** Records shown **

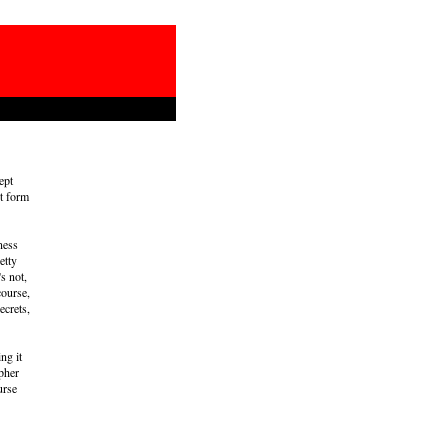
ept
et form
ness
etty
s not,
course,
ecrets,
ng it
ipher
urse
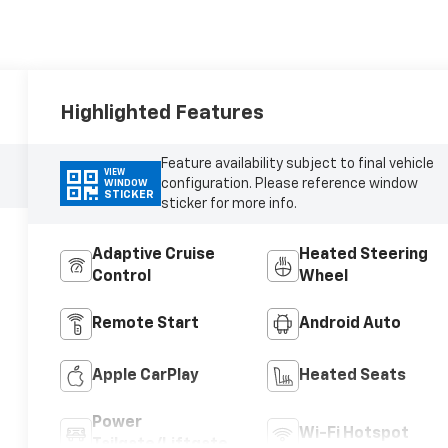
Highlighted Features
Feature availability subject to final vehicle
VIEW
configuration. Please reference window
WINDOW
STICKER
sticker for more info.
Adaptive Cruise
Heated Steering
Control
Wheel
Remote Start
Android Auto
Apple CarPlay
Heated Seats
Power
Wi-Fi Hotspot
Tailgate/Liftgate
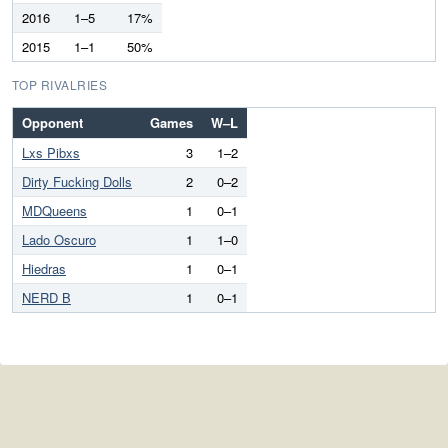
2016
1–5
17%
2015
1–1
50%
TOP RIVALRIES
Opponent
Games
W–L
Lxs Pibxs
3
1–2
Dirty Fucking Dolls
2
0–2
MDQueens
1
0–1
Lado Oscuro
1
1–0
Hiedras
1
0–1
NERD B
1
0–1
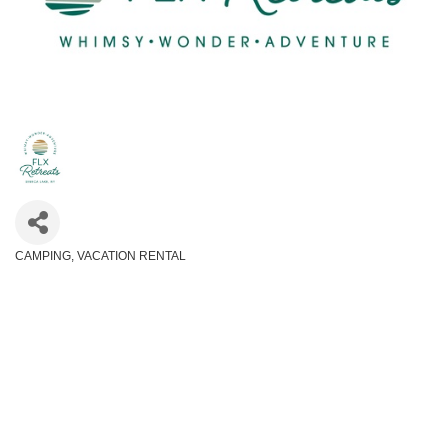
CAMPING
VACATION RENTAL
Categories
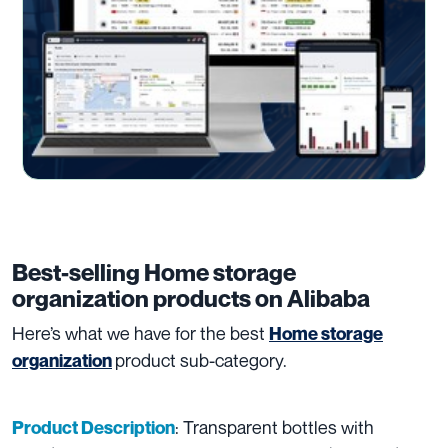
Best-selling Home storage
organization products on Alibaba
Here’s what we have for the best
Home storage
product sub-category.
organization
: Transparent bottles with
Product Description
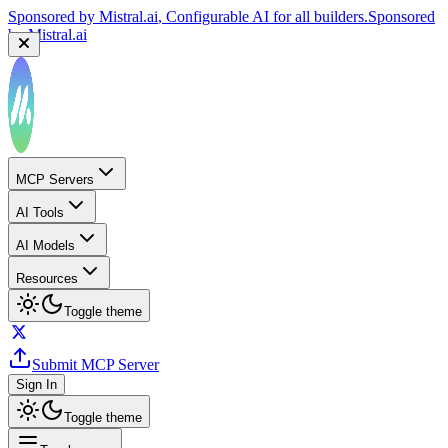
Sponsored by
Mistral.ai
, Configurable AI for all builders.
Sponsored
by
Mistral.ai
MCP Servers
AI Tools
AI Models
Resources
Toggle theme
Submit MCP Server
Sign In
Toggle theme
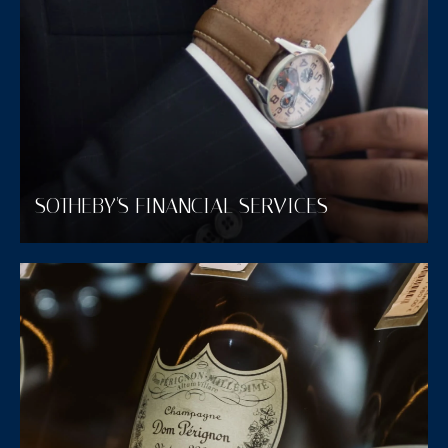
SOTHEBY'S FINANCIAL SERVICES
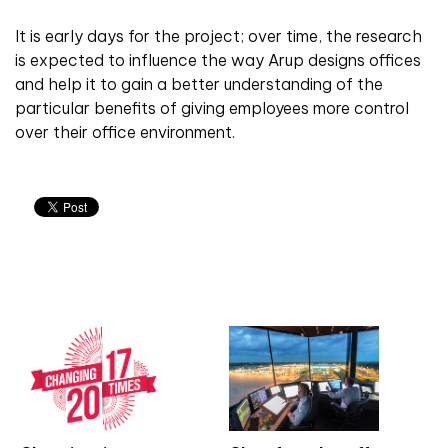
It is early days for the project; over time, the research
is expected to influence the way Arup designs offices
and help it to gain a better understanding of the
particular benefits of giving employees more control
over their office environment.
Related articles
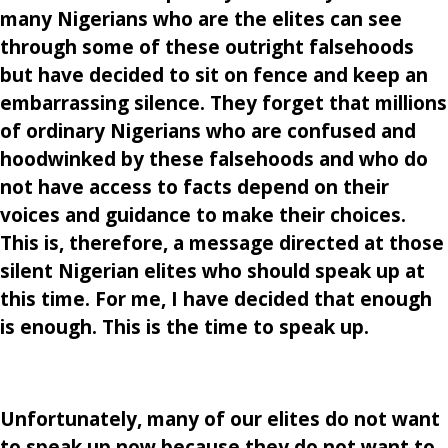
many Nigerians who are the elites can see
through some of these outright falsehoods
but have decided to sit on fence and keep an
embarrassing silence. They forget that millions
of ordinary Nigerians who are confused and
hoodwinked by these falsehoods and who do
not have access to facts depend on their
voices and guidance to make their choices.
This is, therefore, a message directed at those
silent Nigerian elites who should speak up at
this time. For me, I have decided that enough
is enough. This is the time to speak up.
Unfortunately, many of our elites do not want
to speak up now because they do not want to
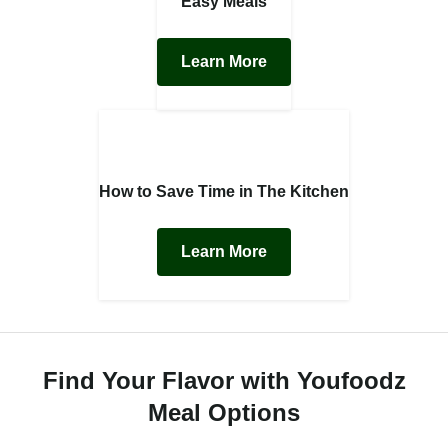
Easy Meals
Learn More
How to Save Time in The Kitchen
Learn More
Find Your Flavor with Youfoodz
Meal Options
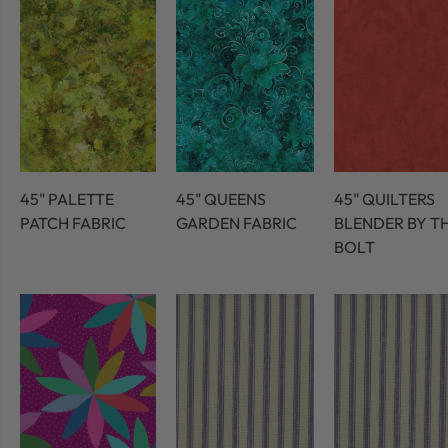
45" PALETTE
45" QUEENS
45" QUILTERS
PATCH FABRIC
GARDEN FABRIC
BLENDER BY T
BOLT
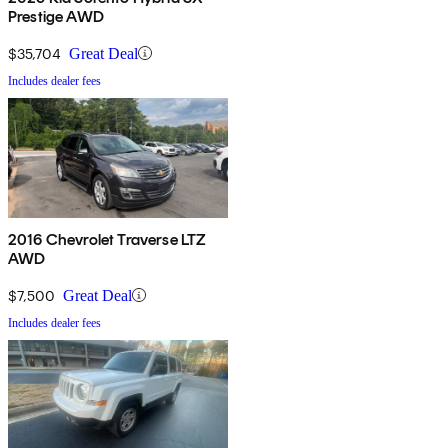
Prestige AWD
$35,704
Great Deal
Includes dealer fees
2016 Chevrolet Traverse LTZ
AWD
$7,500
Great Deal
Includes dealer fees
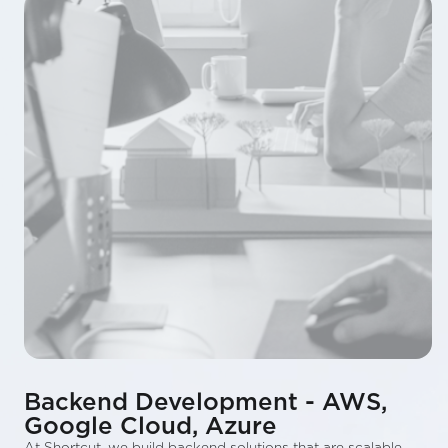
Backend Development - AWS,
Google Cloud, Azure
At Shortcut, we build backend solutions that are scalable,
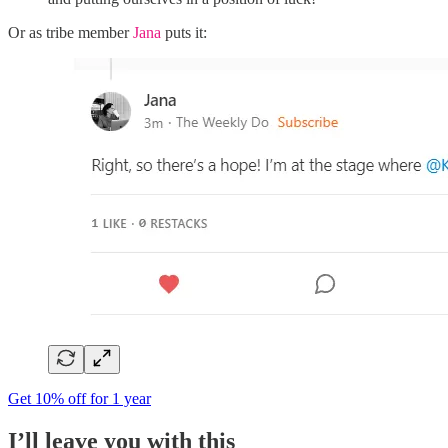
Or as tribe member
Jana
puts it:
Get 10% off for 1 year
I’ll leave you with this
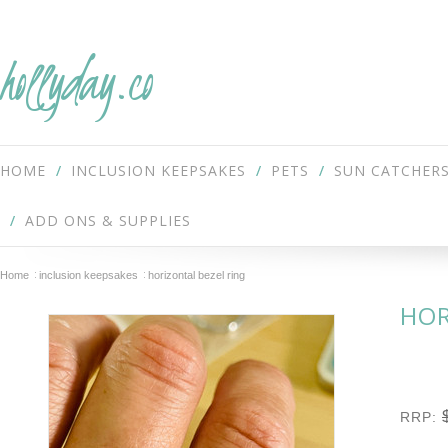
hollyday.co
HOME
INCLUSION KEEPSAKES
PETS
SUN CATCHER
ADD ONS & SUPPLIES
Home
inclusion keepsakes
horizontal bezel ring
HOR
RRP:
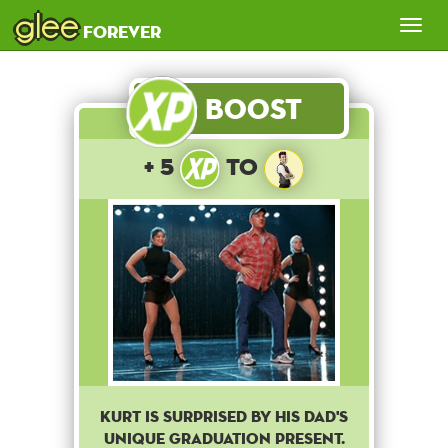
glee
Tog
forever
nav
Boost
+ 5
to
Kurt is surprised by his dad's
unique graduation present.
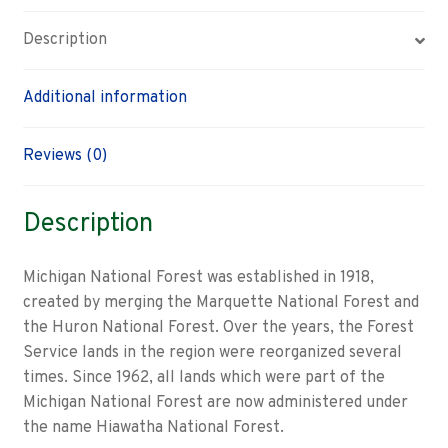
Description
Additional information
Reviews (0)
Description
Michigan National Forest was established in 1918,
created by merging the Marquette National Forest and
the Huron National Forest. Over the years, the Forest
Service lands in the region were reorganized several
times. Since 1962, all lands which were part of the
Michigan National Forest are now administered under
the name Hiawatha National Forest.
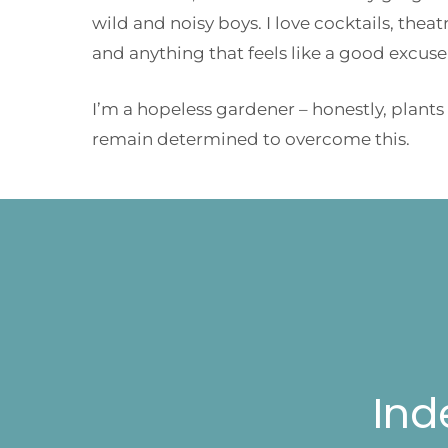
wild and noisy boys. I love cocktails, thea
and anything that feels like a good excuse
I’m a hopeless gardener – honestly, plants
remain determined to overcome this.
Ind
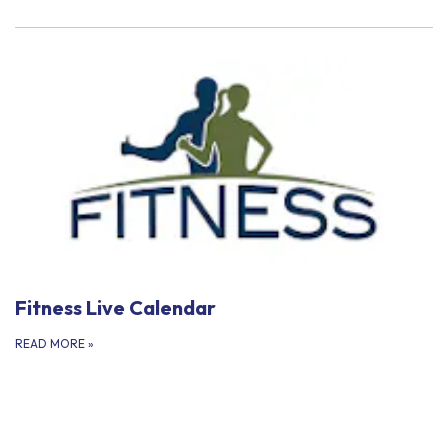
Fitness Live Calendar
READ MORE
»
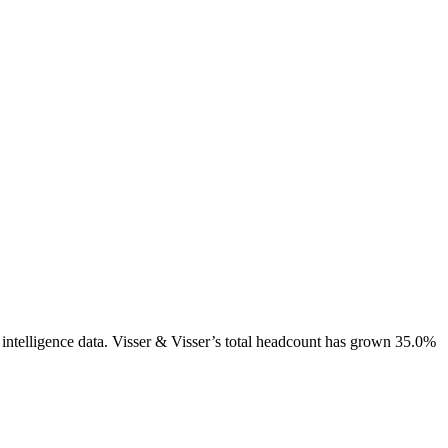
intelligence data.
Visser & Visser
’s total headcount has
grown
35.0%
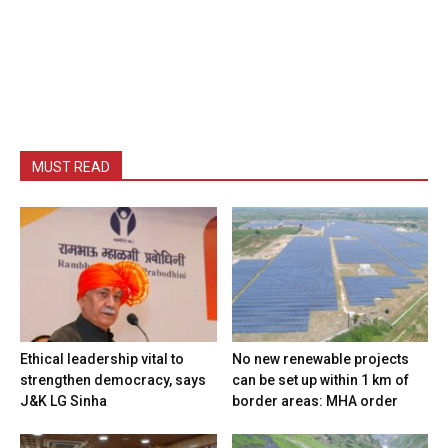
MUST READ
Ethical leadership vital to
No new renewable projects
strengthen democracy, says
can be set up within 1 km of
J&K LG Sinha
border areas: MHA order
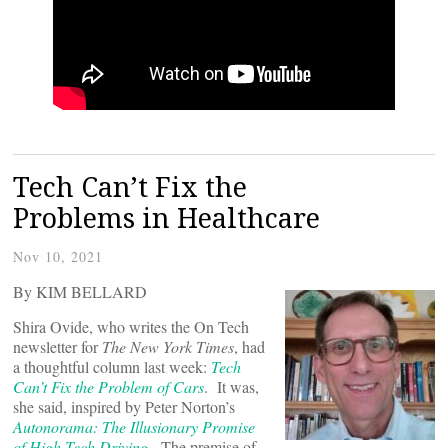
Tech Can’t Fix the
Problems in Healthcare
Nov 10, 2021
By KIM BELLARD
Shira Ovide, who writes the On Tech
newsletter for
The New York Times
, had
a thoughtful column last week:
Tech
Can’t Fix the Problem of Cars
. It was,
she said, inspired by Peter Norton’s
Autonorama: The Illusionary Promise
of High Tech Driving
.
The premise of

** What the task asks **
Leave the images out and output the remaining material exactly as it stands.

** Response to this exercise **
ept
et form
ness
etty
s not,
course,
ecrets,
ng it
ipher
urse
Highlighted Features
Feature availability subject to final vehicle
VIEW
configuration. Please reference window
WINDOW
STICKER
sticker for more info.
Adaptive Cruise
Heated Steering
Control
Wheel
Remote Start
Android Auto
Apple CarPlay
Heated Seats
Power
Wi-Fi Hotspot
Tailgate/Liftgate
2016
1–5
17%
2015
1–1
50%
TOP RIVALRIES
Opponent
Games
W–L
Lxs Pibxs
3
1–2
Dirty Fucking Dolls
2
0–2
MDQueens
1
0–1
Lado Oscuro
1
1–0
Hiedras
1
0–1
NERD B
1
0–1
CAMPING
VACATION RENTAL
Categories
Best-selling Home storage
organization products on Alibaba
Here’s what we have for the best
Home storage
product sub-category.
organization
: Transparent bottles with
Product Description
Sponsored by
Mistral.ai
, Configurable AI for all builders.
Sponsored
by
Mistral.ai
MCP Servers
AI Tools
AI Models
Resources
Toggle theme
Submit MCP Server
Sign In
Toggle theme
SOTHEBY'S FINANCIAL SERVICES
It is early days for the project; over time, the research
is expected to influence the way Arup designs offices
and help it to gain a better understanding of the
particular benefits of giving employees more control
over their office environment.
Related articles
many Nigerians who are the elites can see
through some of these outright falsehoods
but have decided to sit on fence and keep an
embarrassing silence. They forget that millions
of ordinary Nigerians who are confused and
hoodwinked by these falsehoods and who do
not have access to facts depend on their
voices and guidance to make their choices.
This is, therefore, a message directed at those
silent Nigerian elites who should speak up at
this time. For me, I have decided that enough
is enough. This is the time to speak up.
Unfortunately, many of our elites do not want
to speak up now because they do not want to
Easy Meals
Learn More
How to Save Time in The Kitchen
Learn More
Find Your Flavor with Youfoodz
Meal Options
45" PALETTE
45" QUEENS
45" QUILTERS
PATCH FABRIC
GARDEN FABRIC
BLENDER BY T
BOLT
Prestige AWD
$35,704
Great Deal
Includes dealer fees
2016 Chevrolet Traverse LTZ
AWD
$7,500
Great Deal
Includes dealer fees
Backend Development - AWS,
Google Cloud, Azure
At Shortcut, we build backend solutions that are scalable,
Or as tribe member
Jana
puts it:
Get 10% off for 1 year
I’ll leave you with this
hollyday.co
HOME
INCLUSION KEEPSAKES
PETS
SUN CATCHER
ADD ONS & SUPPLIES
Home
inclusion keepsakes
horizontal bezel ring
HOR
RRP:
glee
Tog
forever
nav
Boost
+ 5
to
Kurt is surprised by his dad's
unique graduation present.
Description
Additional information
Reviews (0)
Description
Michigan National Forest was established in 1918,
created by merging the Marquette National Forest and
the Huron National Forest. Over the years, the Forest
Service lands in the region were reorganized several
times. Since 1962, all lands which were part of the
Michigan National Forest are now administered under
the name Hiawatha National Forest.
wild and noisy boys. I love cocktails, thea
and anything that feels like a good excuse
I’m a hopeless gardener – honestly, plants
remain determined to overcome this.
Ind
Fitness Live Calendar
READ MORE
»
intelligence data.
Visser & Visser
’s total headcount has
grown
35.0%
MUST READ
Ethical leadership vital to
No new renewable projects
strengthen democracy, says
can be set up within 1 km of
J&K LG Sinha
border areas: MHA order
Tech Can’t Fix the
Problems in Healthcare
Nov 10, 2021
By KIM BELLARD
Shira Ovide, who writes the On Tech
newsletter for
The New York Times
, had
a thoughtful column last week:
Tech
Can’t Fix the Problem of Cars
. It was,
she said, inspired by Peter Norton’s
Autonorama: The Illusionary Promise
of High Tech Driving
.
The premise of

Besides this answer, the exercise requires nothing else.